Recently on Spiceworks, a user posed the question, "How to ask the boss to pay for VMware Certified Professional Course?" The user was a network/systems administrator for a manufacturing company with fifteen years of IT experience.

"I want to take the VMware Certified Professional course. I was wondering if anyone has asked their employer to pay and how they requested it," he added. "I think I will need to sell it for them to agree to cover the cost. What are some benefits to the company for me to get certified?"

A lot of IT pros would like to get their work to fund their training and certifications, but if the issue isn't approached with care and forethought, it can be dangerous territory. So how do you justify the costs of training? Luckily, a help desk tech in the healthcare field named R. Lee Young offered up some great suggestions.

"I think it is important in a situation like this to ask yourself several questions first. These will directly relate to whether you should even consider asking your workplace to pay for it," he wrote.

First and foremost, he asked if the questioner actually used VMware or if he planned to in the near future. The questioner had some VMware experience. Three years earlier, he had setup VMware hosts and migrated almost all their physical servers. His company now has roughly twenty-one server guests across three ESXi hosts. This was helpful, because if not, there was probably no way his company would be willing to foot the bill for VMware training.

Young then asked, "How often are you required to make significant changes to your VMware? Do you normally need to hire out for a third party to make these changes? If you do hire out to a third party, then how much do you spend per hour for the third party and how long do they spend there?"

He explained that these are important questions because, "if you almost never need to hire a third party and spend very little on their support, the company probably won't go for paying for a course for you."

He also asked, "What benefits other than costs for changes will it bring the company? Are there some complex problems you think you may be able to solve or do you expect to make the system more efficient?"

If there are other benefits to list, then the scales are more likely to fall in your favor so give this a good amount of thought before making your request.
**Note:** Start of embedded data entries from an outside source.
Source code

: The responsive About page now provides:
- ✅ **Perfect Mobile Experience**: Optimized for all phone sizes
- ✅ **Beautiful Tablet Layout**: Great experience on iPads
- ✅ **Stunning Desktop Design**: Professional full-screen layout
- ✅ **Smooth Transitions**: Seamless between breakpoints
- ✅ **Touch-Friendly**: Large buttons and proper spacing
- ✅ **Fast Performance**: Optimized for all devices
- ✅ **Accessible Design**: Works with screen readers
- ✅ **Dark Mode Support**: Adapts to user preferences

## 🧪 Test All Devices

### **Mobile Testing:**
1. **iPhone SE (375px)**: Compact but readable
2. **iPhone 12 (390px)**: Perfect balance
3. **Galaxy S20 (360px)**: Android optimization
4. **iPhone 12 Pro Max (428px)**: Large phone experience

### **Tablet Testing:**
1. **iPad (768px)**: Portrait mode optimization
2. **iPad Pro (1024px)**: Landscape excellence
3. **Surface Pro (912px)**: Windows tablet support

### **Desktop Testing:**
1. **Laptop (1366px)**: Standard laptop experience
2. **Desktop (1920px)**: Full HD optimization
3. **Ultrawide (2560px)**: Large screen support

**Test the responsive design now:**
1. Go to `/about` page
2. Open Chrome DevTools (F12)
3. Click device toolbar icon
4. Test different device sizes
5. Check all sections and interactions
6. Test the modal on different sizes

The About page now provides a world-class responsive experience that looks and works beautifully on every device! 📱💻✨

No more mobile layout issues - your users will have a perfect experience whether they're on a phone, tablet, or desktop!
"How does training YOU benefit them? Why not another technician?" Young asked. "A key concern for many businesses today is that they may pay to enhance the skills of a tech who may use those skills to get a different job and leave them behind. While this may happen at sometime, how is it cost effective to the company? Will you guarantee a period of time before you even look at other companies? Will you be training your peers to a point on what you have learned?"

It's essential that you make the decision makers at your company see that this is a worthy investment. Be honest with yourself and them. You don't want to oversell it and then be unable to provide the payoff.

"If you are looking at this as a way to become better and seek better pastures then forget about it now," Young suggested. "If you seek to better your knowledge so you can serve them better and eventually use it to peruse a position elsewhere, then that is another matter. Expect to do some giving for any taking."